**ABOUT THIS TASK**
Every record below is to be repeated exactly, with the pictures left out.

**DATA SUPPLIED**
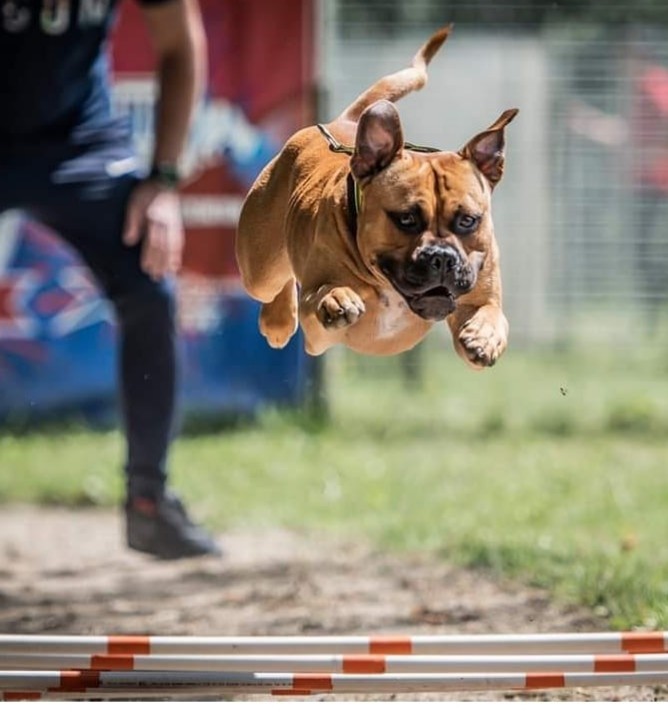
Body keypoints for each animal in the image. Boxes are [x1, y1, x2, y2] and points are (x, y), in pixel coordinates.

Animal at [237, 23, 520, 368]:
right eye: (406, 219)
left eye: (468, 220)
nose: (441, 257)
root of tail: (342, 122)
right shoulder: (316, 328)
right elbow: (321, 292)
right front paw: (337, 297)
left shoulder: (479, 295)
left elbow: (490, 312)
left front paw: (484, 336)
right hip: (259, 268)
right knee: (273, 283)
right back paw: (277, 320)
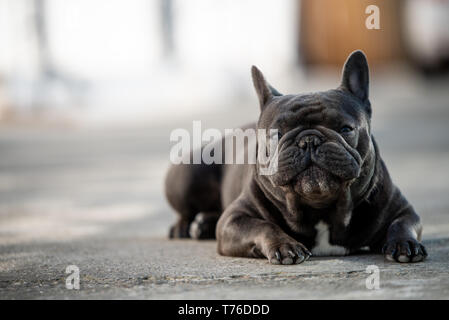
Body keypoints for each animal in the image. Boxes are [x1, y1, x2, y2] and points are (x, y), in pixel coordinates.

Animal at [165, 50, 428, 264]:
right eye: (277, 134)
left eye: (345, 129)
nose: (308, 140)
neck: (321, 209)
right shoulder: (234, 220)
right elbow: (263, 226)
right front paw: (285, 245)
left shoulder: (402, 209)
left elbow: (401, 223)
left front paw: (406, 244)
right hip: (188, 173)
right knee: (186, 210)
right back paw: (185, 227)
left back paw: (202, 224)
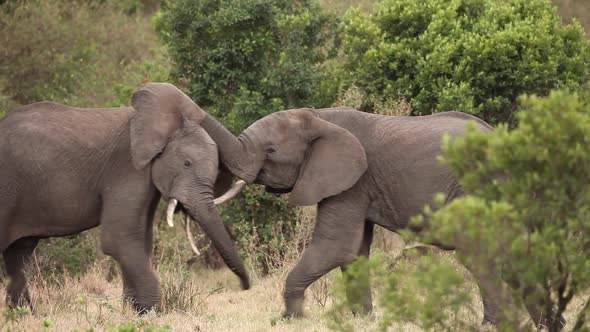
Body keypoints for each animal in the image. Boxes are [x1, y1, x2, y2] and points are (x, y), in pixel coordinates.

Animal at [131, 83, 568, 330]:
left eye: (270, 151)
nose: (148, 92)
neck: (319, 117)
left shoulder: (351, 182)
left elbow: (336, 246)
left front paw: (289, 319)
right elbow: (354, 251)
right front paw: (361, 320)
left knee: (484, 256)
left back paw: (492, 325)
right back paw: (551, 324)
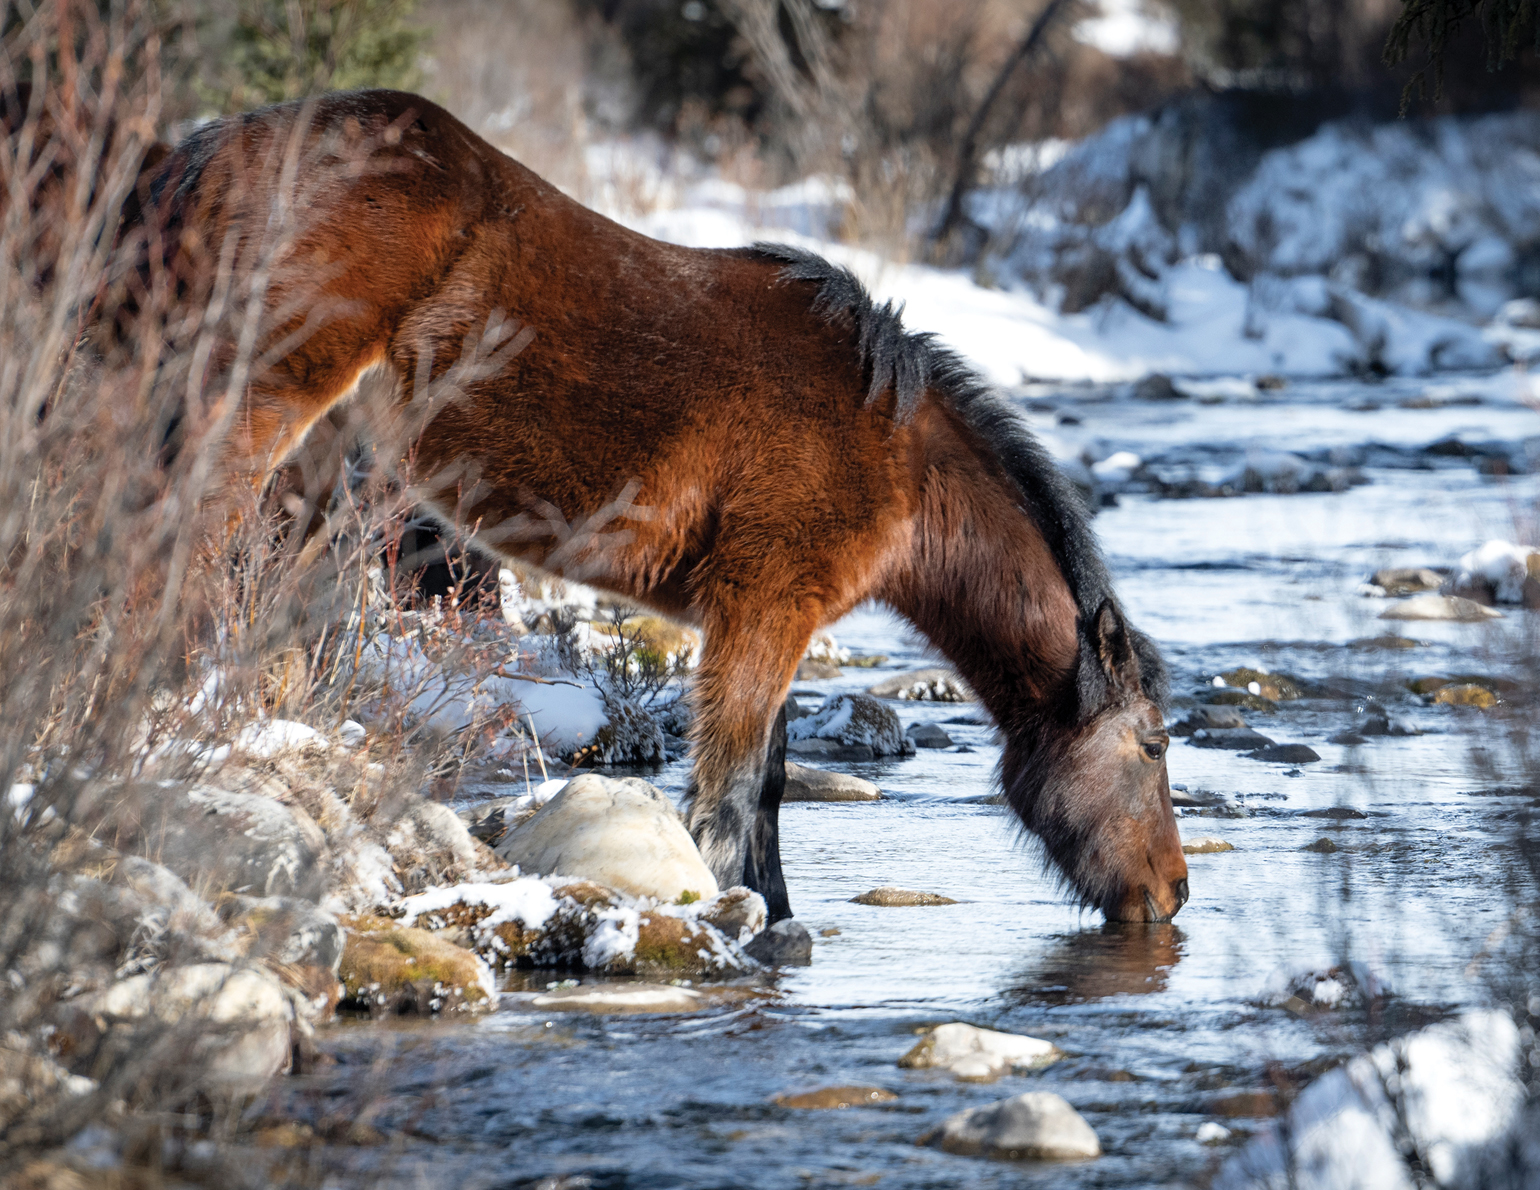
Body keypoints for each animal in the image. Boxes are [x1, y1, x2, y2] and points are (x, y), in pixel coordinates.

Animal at [111, 90, 1188, 929]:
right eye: (1152, 744)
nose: (1173, 893)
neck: (897, 454)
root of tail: (216, 141)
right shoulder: (764, 611)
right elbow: (734, 791)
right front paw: (742, 918)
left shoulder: (764, 616)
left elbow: (766, 786)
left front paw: (773, 913)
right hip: (253, 412)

**WRITTEN RESPONSE**
Body keypoints for each animal in the image. Boxes are [x1, y1, x2, y2] and points are (x, y), in pixel coordinates.

Animal at [237, 23, 520, 368]:
right eye: (406, 219)
left eye: (468, 220)
nose: (441, 257)
root of tail: (342, 122)
right shoulder: (316, 328)
right elbow: (321, 292)
right front paw: (337, 297)
left shoulder: (479, 295)
left elbow: (490, 312)
left front paw: (484, 336)
right hip: (259, 268)
right knee: (273, 283)
right back paw: (277, 320)
Body keypoints for each animal in the image. Boxes are [x1, y1, x2, y2] and points are (x, y), in pixel coordinates.

Animal at [165, 50, 428, 264]:
right eye: (277, 134)
left eye: (345, 129)
nose: (308, 140)
neck: (321, 209)
right shoulder: (234, 220)
right elbow: (263, 226)
right front paw: (285, 245)
left shoulder: (402, 209)
left elbow: (401, 223)
left front paw: (406, 244)
right hip: (188, 173)
right knee: (186, 210)
right back paw: (185, 227)
left back paw: (202, 224)
Body keypoints for each animal in the image. Boxes are [x1, y1, x2, y2] and points are (x, y), in pixel coordinates.

Animal at [131, 83, 568, 330]:
left eye: (270, 151)
nose: (148, 92)
neck: (319, 117)
left shoulder: (351, 182)
left elbow: (336, 246)
left front paw: (289, 319)
right elbow: (354, 251)
right front paw: (361, 320)
left knee: (484, 256)
left back paw: (492, 325)
right back paw: (551, 324)
Body keypoints for each animal in the image. Boxes are [x1, y1, x2, y2] and points are (x, y), in pixel coordinates.

Animal at [111, 90, 1188, 929]:
right eye: (1152, 744)
nose: (1173, 893)
neck: (897, 454)
root of tail: (216, 141)
right shoulder: (764, 611)
right elbow: (734, 791)
right front paw: (742, 918)
left shoulder: (764, 616)
left elbow: (766, 786)
left front paw: (773, 913)
right hip: (253, 412)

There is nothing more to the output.